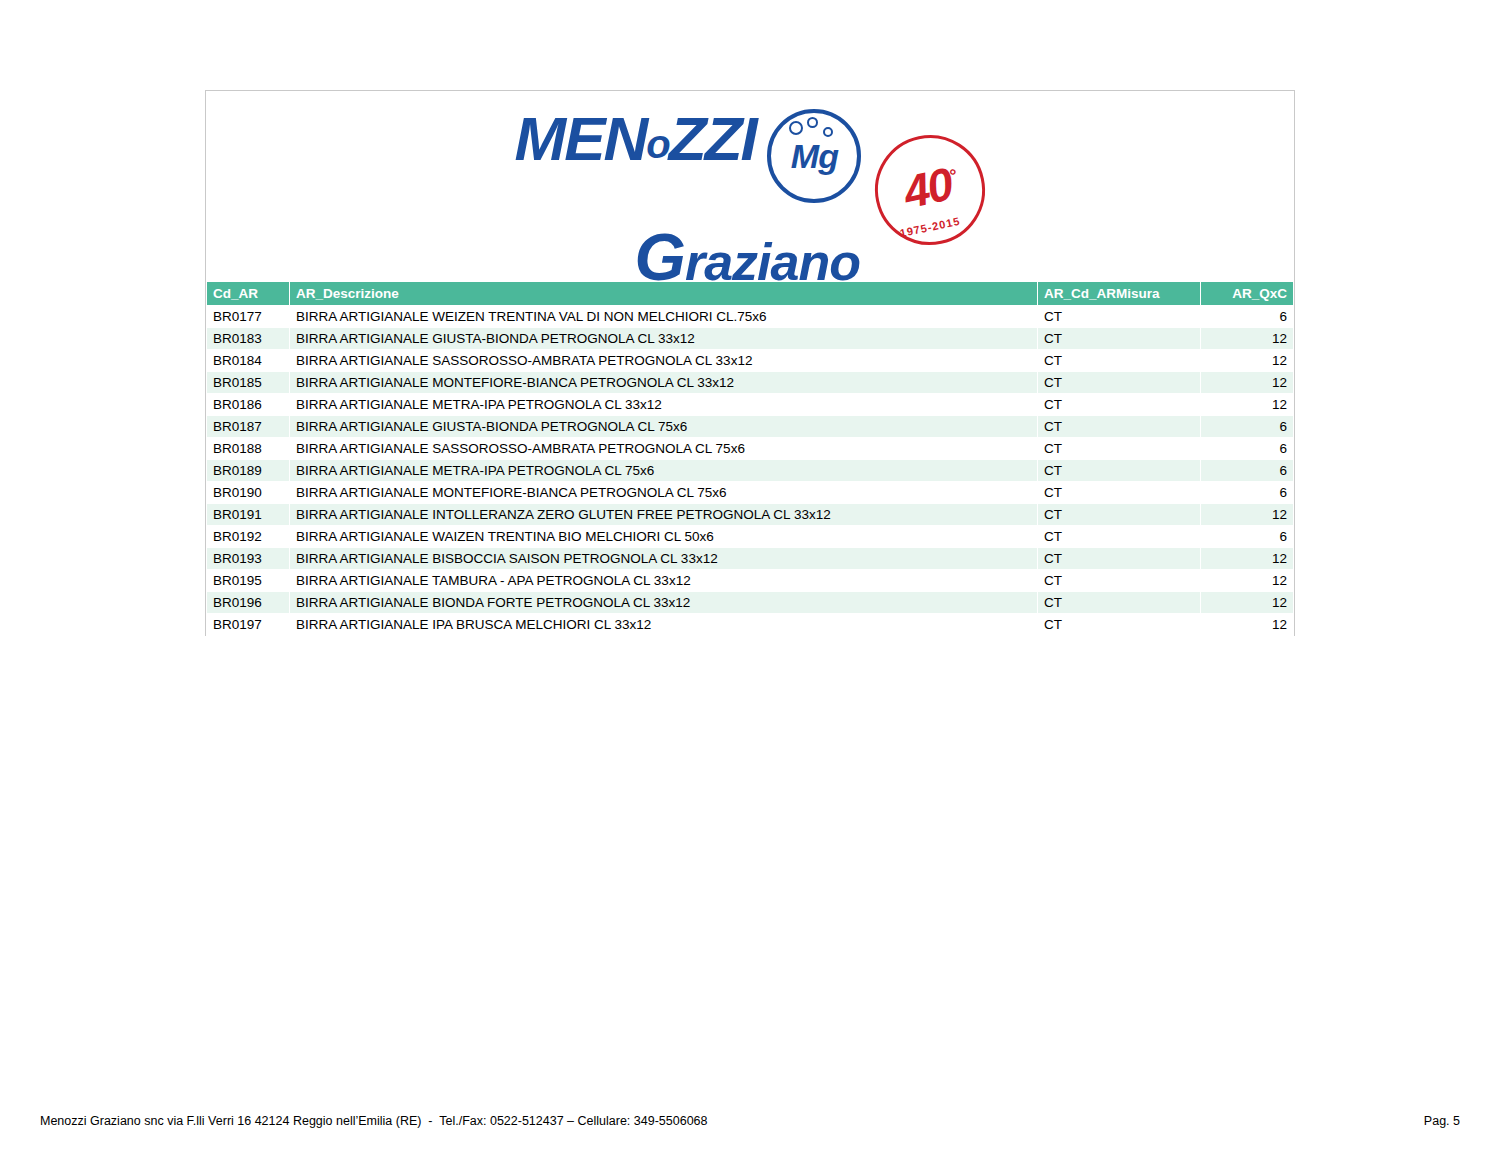MENo ZZI Mg 40° 1975-2015 Graziano
DISTRIBUZIONE BEVANDE
| Cd_AR | AR_Descrizione | AR_Cd_ARMisura | AR_QxC |
| --- | --- | --- | --- |
| BR0177 | BIRRA ARTIGIANALE WEIZEN TRENTINA VAL DI NON MELCHIORI CL.75x6 | CT | 6 |
| BR0183 | BIRRA ARTIGIANALE GIUSTA-BIONDA PETROGNOLA CL 33x12 | CT | 12 |
| BR0184 | BIRRA ARTIGIANALE SASSOROSSO-AMBRATA PETROGNOLA CL 33x12 | CT | 12 |
| BR0185 | BIRRA ARTIGIANALE MONTEFIORE-BIANCA PETROGNOLA CL 33x12 | CT | 12 |
| BR0186 | BIRRA ARTIGIANALE METRA-IPA PETROGNOLA CL 33x12 | CT | 12 |
| BR0187 | BIRRA ARTIGIANALE GIUSTA-BIONDA PETROGNOLA CL 75x6 | CT | 6 |
| BR0188 | BIRRA ARTIGIANALE SASSOROSSO-AMBRATA PETROGNOLA CL 75x6 | CT | 6 |
| BR0189 | BIRRA ARTIGIANALE METRA-IPA PETROGNOLA CL 75x6 | CT | 6 |
| BR0190 | BIRRA ARTIGIANALE MONTEFIORE-BIANCA PETROGNOLA CL 75x6 | CT | 6 |
| BR0191 | BIRRA ARTIGIANALE INTOLLERANZA ZERO GLUTEN FREE PETROGNOLA CL 33x12 | CT | 12 |
| BR0192 | BIRRA ARTIGIANALE WAIZEN TRENTINA BIO MELCHIORI CL 50x6 | CT | 6 |
| BR0193 | BIRRA ARTIGIANALE BISBOCCIA SAISON PETROGNOLA CL 33x12 | CT | 12 |
| BR0195 | BIRRA ARTIGIANALE TAMBURA - APA PETROGNOLA CL 33x12 | CT | 12 |
| BR0196 | BIRRA ARTIGIANALE BIONDA FORTE PETROGNOLA CL 33x12 | CT | 12 |
| BR0197 | BIRRA ARTIGIANALE IPA BRUSCA MELCHIORI CL 33x12 | CT | 12 |
Menozzi Graziano snc via F.lli Verri 16 42124 Reggio nell’Emilia (RE) - Tel./Fax: 0522-512437 – Cellulare: 349-5506068
Pag. 5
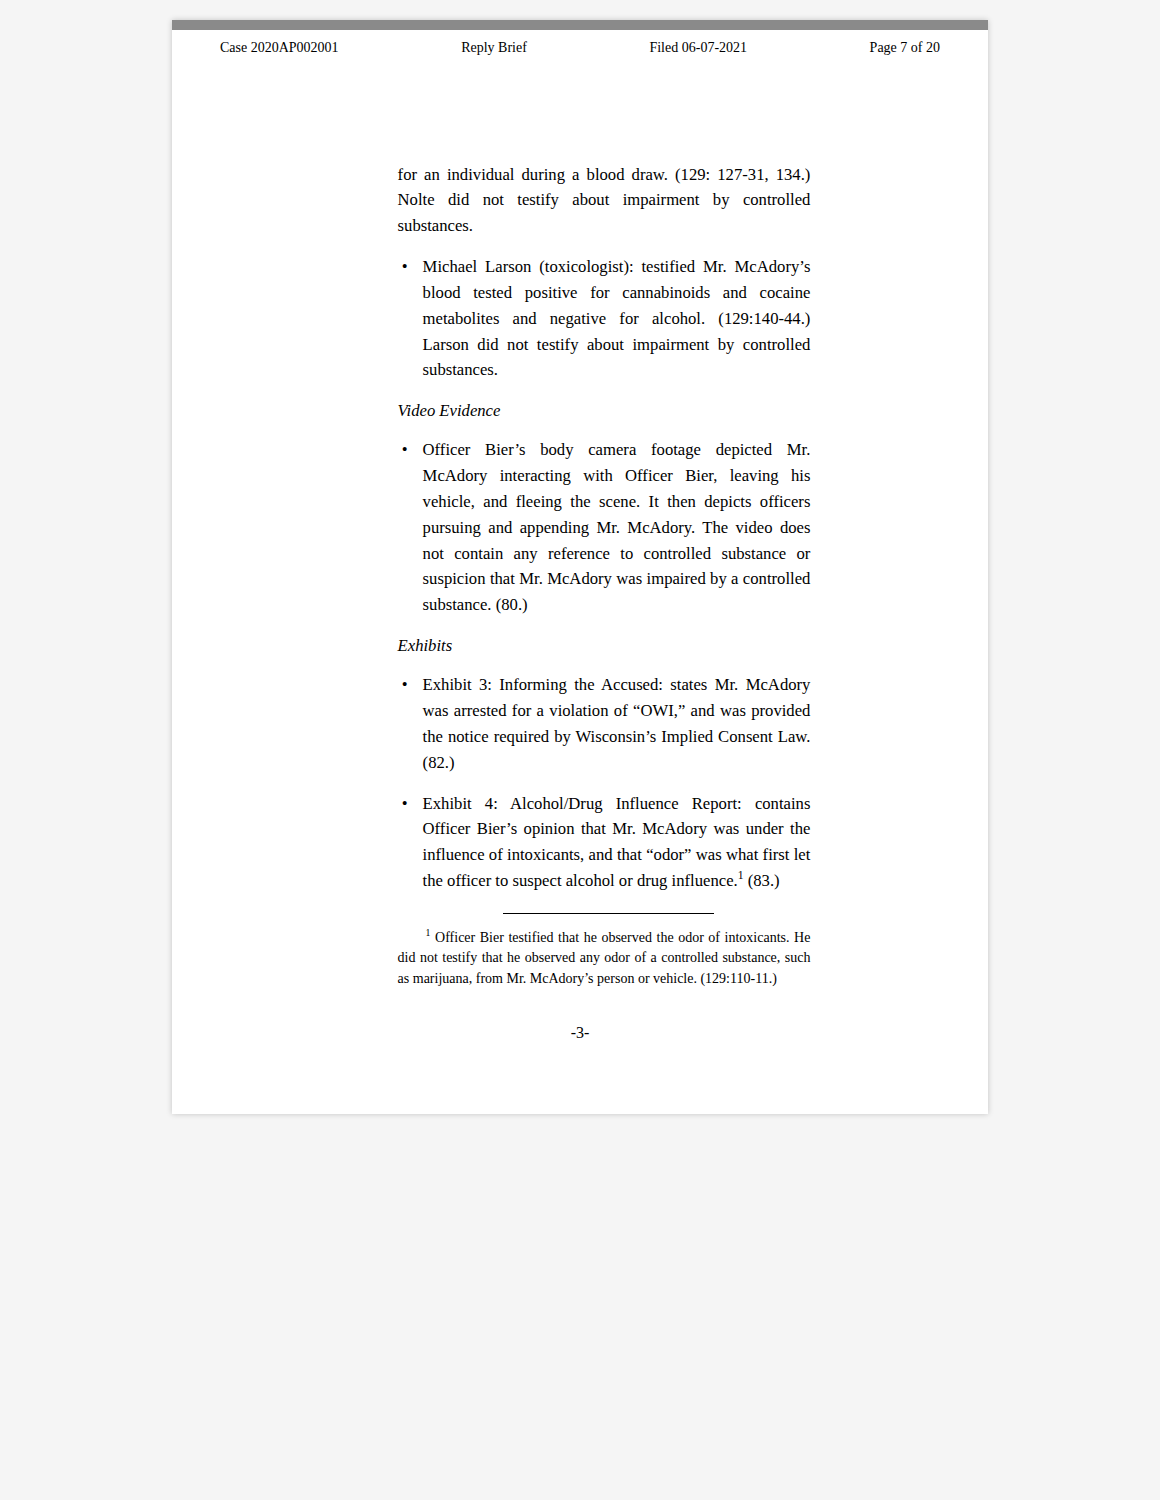Case 2020AP002001 Reply Brief Filed 06-07-2021 Page 7 of 20
for an individual during a blood draw. (129: 127-31, 134.) Nolte did not testify about impairment by controlled substances.
Michael Larson (toxicologist): testified Mr. McAdory’s blood tested positive for cannabinoids and cocaine metabolites and negative for alcohol. (129:140-44.) Larson did not testify about impairment by controlled substances.
Video Evidence
Officer Bier’s body camera footage depicted Mr. McAdory interacting with Officer Bier, leaving his vehicle, and fleeing the scene. It then depicts officers pursuing and appending Mr. McAdory. The video does not contain any reference to controlled substance or suspicion that Mr. McAdory was impaired by a controlled substance. (80.)
Exhibits
Exhibit 3: Informing the Accused: states Mr. McAdory was arrested for a violation of “OWI,” and was provided the notice required by Wisconsin’s Implied Consent Law. (82.)
Exhibit 4: Alcohol/Drug Influence Report: contains Officer Bier’s opinion that Mr. McAdory was under the influence of intoxicants, and that “odor” was what first let the officer to suspect alcohol or drug influence.1 (83.)
1 Officer Bier testified that he observed the odor of intoxicants. He did not testify that he observed any odor of a controlled substance, such as marijuana, from Mr. McAdory’s person or vehicle. (129:110-11.)
-3-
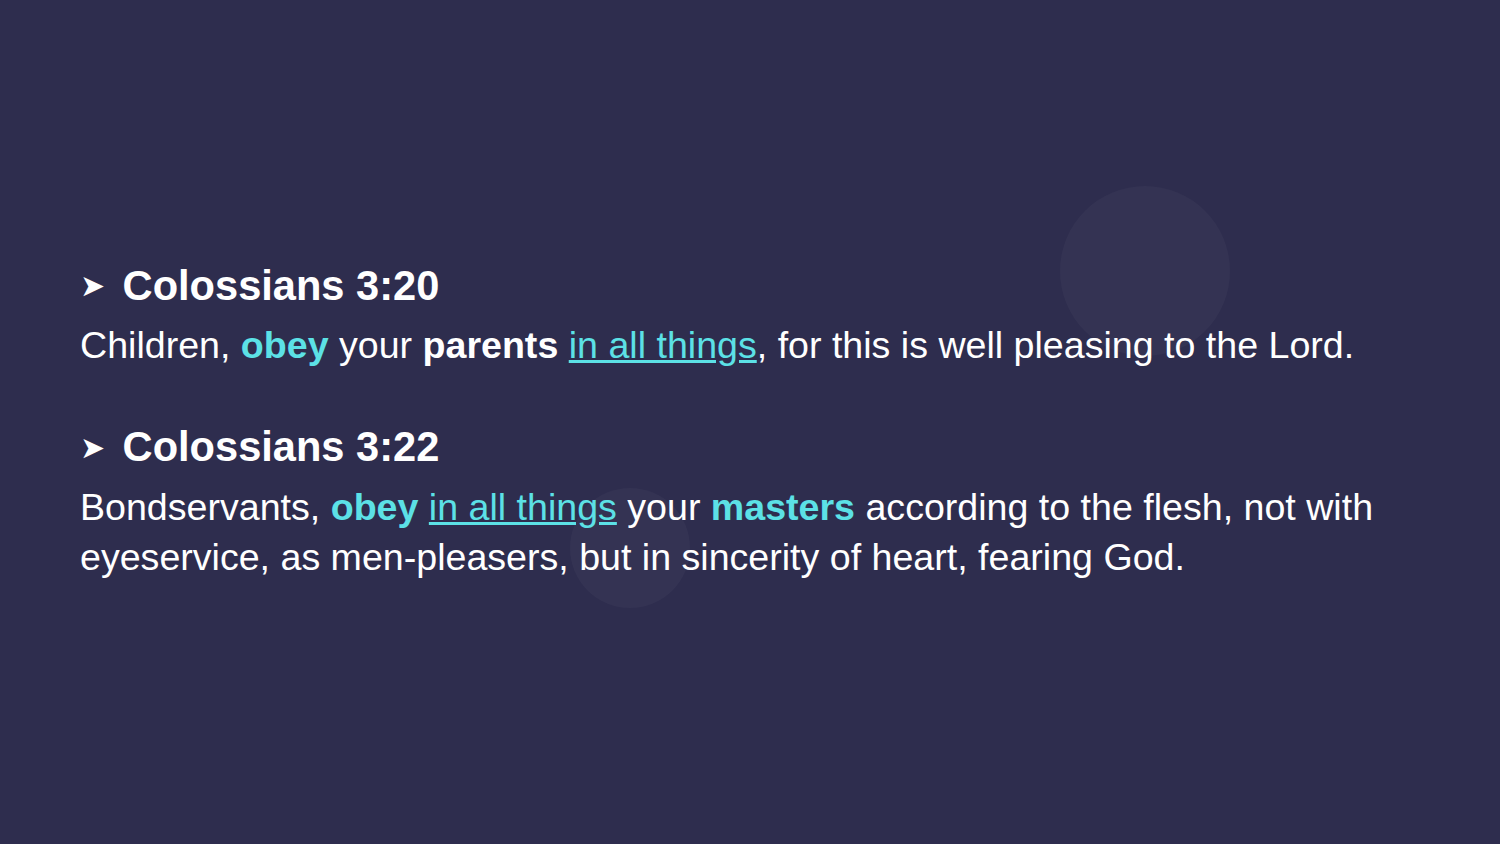Colossians 3:20
Children, obey your parents in all things, for this is well pleasing to the Lord.
Colossians 3:22
Bondservants, obey in all things your masters according to the flesh, not with eyeservice, as men-pleasers, but in sincerity of heart, fearing God.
━━━━━━━━
[Exercise instructions]
With the line holding "CL.75x6 | CT | 6 |" as the first and the line holding "MELCHIORI CL 33x12 | CT | 12 |" as the last, set down that range of the entries above exactly, and nothing else.

[Completed exercise]
| BR0177 | BIRRA ARTIGIANALE WEIZEN TRENTINA VAL DI NON MELCHIORI CL.75x6 | CT | 6 |
| BR0183 | BIRRA ARTIGIANALE GIUSTA-BIONDA PETROGNOLA CL 33x12 | CT | 12 |
| BR0184 | BIRRA ARTIGIANALE SASSOROSSO-AMBRATA PETROGNOLA CL 33x12 | CT | 12 |
| BR0185 | BIRRA ARTIGIANALE MONTEFIORE-BIANCA PETROGNOLA CL 33x12 | CT | 12 |
| BR0186 | BIRRA ARTIGIANALE METRA-IPA PETROGNOLA CL 33x12 | CT | 12 |
| BR0187 | BIRRA ARTIGIANALE GIUSTA-BIONDA PETROGNOLA CL 75x6 | CT | 6 |
| BR0188 | BIRRA ARTIGIANALE SASSOROSSO-AMBRATA PETROGNOLA CL 75x6 | CT | 6 |
| BR0189 | BIRRA ARTIGIANALE METRA-IPA PETROGNOLA CL 75x6 | CT | 6 |
| BR0190 | BIRRA ARTIGIANALE MONTEFIORE-BIANCA PETROGNOLA CL 75x6 | CT | 6 |
| BR0191 | BIRRA ARTIGIANALE INTOLLERANZA ZERO GLUTEN FREE PETROGNOLA CL 33x12 | CT | 12 |
| BR0192 | BIRRA ARTIGIANALE WAIZEN TRENTINA BIO MELCHIORI CL 50x6 | CT | 6 |
| BR0193 | BIRRA ARTIGIANALE BISBOCCIA SAISON PETROGNOLA CL 33x12 | CT | 12 |
| BR0195 | BIRRA ARTIGIANALE TAMBURA - APA PETROGNOLA CL 33x12 | CT | 12 |
| BR0196 | BIRRA ARTIGIANALE BIONDA FORTE PETROGNOLA CL 33x12 | CT | 12 |
| BR0197 | BIRRA ARTIGIANALE IPA BRUSCA MELCHIORI CL 33x12 | CT | 12 |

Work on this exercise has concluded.